シンプルな自動化スクリプトを書き始めた:監視システムから出力されたCSVファイルを読み込み、CPU使用率が80%を超えるサーバーをフィルタリングして、アラートを送信するものだ。最初は約50行で、標準のcsvモジュールを使って動作していた。その後、要件が徐々に増えていった——財務チームからのExcelファイルも処理する必要が出て、複数のソースからデータをマージし、月次レポートをエクスポートしなければならなくなった。スクリプトが500行に膨れ上がっても、まだ素のcsvを使い続けていた時、ようやく自分が間違った道を進んでいたと気づいた。
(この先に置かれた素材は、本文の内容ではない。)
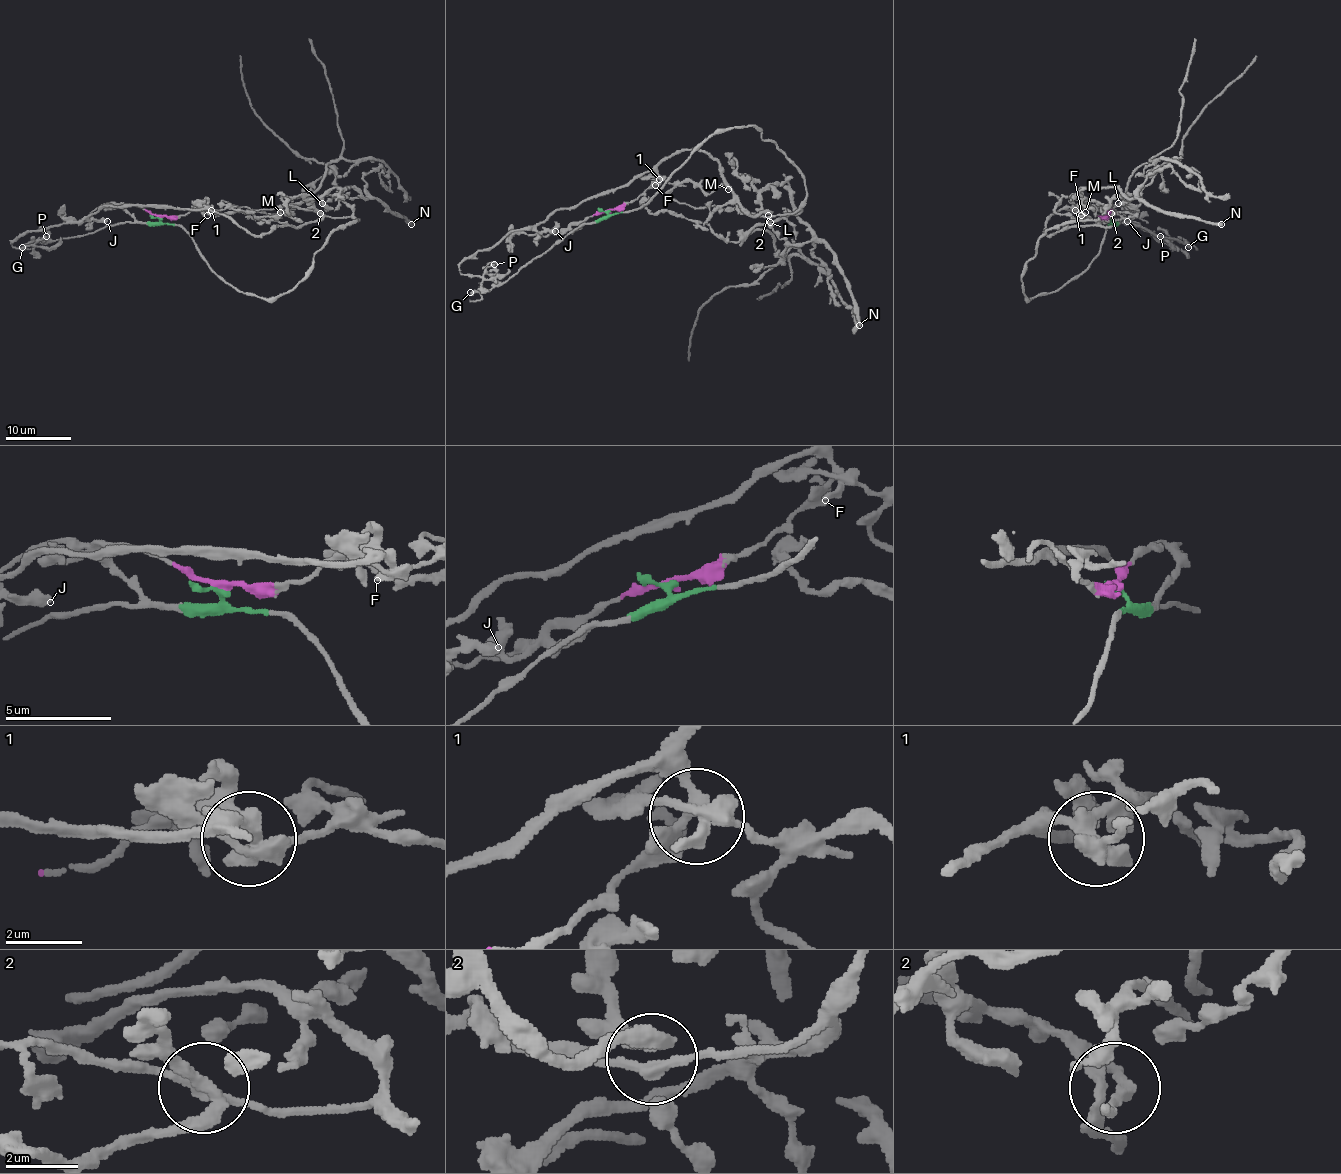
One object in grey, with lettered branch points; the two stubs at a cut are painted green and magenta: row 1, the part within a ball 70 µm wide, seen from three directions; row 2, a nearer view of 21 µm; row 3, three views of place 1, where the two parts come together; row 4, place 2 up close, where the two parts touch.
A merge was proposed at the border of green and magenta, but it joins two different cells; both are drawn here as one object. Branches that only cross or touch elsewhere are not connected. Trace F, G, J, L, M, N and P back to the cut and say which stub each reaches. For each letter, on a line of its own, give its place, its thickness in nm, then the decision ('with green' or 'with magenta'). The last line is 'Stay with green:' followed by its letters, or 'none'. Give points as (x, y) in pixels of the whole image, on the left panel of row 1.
F: at (207, 215); 320 nm thick; with magenta
G: at (22, 247); 400 nm thick; with green
J: at (107, 221); 500 nm thick; with magenta
L: at (322, 203); 480 nm thick; with magenta
M: at (280, 212); 360 nm thick; with green
N: at (411, 224); 360 nm thick; with magenta
P: at (46, 236); 280 nm thick; with green
Stay with green: G, M, P

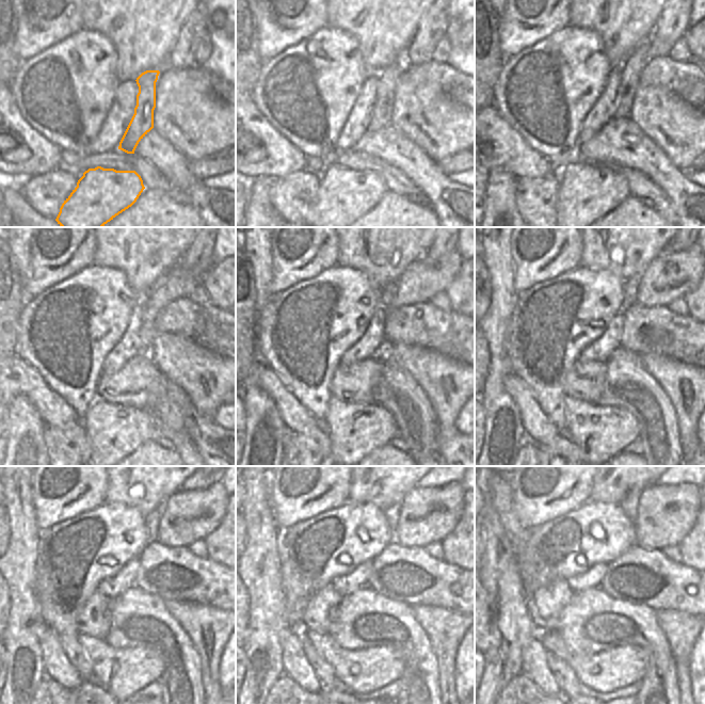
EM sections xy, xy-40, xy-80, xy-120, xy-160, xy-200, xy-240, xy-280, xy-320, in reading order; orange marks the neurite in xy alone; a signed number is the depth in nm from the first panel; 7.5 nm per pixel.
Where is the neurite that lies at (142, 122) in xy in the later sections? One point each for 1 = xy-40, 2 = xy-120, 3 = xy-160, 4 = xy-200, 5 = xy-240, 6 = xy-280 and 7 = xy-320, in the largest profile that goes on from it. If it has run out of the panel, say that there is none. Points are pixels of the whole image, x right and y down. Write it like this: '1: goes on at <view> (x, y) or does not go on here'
1: goes on at xy-40 (382, 114)
2: goes on at xy-120 (177, 282)
3: goes on at xy-160 (425, 277)
4: goes on at xy-200 (670, 275)
5: goes on at xy-240 (189, 515)
6: goes on at xy-280 (427, 515)
7: goes on at xy-320 (666, 512)

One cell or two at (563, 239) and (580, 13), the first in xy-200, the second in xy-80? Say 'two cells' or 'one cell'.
two cells

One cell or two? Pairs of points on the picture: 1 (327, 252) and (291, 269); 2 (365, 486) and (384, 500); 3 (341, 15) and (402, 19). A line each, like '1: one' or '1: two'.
1: one
2: one
3: one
リファクタリングに丸3日かかった。それ以来、惰性でライブラリを選ぶことはやめた。この記事では実践的な問いに直接答えていく——「pandasとは何か」ではなく、いつ何を使うべきか、そして正しい使い方についてだ。
3つの主要アプローチを比較する
Pythonにはこの問題に対する主要なライブラリが3つある。それぞれ異なる場面に適している:
方法1:標準ライブラリのcsvモジュール
import csv
with open('servers.csv', newline='', encoding='utf-8') as f:
reader = csv.DictReader(f)
for row in reader:
if float(row['cpu_usage']) > 80:
print(row['hostname'])
追加インストール不要で、あらゆる環境で動作する。ただし、各行は純粋なPythonの辞書(dict)なので——10,000行のCPU平均を計算したければ、自分でループを書かなければならない。
方法2:pandasのread_csv / read_excel
import pandas as pd
df = pd.read_csv('servers.csv')
high_cpu = df[df['cpu_usage'] > 80]
print(high_cpu[['hostname', 'cpu_usage']])
同じ結果を6行ではなく3行で実現でき、そのままgroupやmerge、aggregateも使える。これは表形式データに関するほとんどのタスクで自分が使うアプローチだ。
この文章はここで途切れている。